Exercise —
Your task is to transcribe, without alteration, the lines from the top of the material below through the line bearing "[00:00.000]", inclusive.

The data —
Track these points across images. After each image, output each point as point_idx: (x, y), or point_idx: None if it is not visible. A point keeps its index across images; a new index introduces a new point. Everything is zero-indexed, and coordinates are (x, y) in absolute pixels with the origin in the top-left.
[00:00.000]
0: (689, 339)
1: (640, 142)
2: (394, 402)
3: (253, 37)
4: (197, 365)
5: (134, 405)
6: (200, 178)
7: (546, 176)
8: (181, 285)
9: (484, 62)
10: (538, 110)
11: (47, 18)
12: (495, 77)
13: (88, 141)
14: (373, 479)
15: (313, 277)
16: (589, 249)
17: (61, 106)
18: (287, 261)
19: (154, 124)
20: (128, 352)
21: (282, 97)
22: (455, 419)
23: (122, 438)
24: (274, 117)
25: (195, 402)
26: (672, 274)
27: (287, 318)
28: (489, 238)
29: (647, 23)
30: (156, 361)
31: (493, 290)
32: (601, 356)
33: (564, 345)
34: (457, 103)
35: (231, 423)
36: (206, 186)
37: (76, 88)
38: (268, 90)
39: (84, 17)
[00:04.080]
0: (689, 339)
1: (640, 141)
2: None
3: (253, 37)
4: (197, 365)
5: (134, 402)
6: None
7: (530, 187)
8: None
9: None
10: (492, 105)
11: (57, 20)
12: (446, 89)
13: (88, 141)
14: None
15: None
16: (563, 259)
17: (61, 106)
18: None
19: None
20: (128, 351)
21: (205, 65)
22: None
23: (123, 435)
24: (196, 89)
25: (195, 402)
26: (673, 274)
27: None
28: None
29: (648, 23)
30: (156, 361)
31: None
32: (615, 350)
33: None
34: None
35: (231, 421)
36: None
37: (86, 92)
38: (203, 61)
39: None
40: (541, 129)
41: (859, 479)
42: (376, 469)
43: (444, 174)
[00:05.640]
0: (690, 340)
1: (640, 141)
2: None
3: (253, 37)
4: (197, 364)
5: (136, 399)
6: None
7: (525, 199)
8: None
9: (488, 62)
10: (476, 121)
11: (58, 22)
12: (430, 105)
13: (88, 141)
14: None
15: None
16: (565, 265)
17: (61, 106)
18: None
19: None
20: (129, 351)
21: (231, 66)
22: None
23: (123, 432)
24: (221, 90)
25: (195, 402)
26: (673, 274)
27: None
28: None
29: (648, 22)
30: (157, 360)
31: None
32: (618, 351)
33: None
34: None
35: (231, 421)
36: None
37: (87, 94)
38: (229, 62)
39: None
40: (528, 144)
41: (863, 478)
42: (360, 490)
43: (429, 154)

Reply —
Track these points across images. After each image, output each point as point_idx: (x, y), or point_idx: None if it is not visible. A point keeps its index across images; a new index introduces a new point. Everything is zero-indexed, and coordinates are (x, y) in absolute pixels with the origin in the top-left.
[00:00.000]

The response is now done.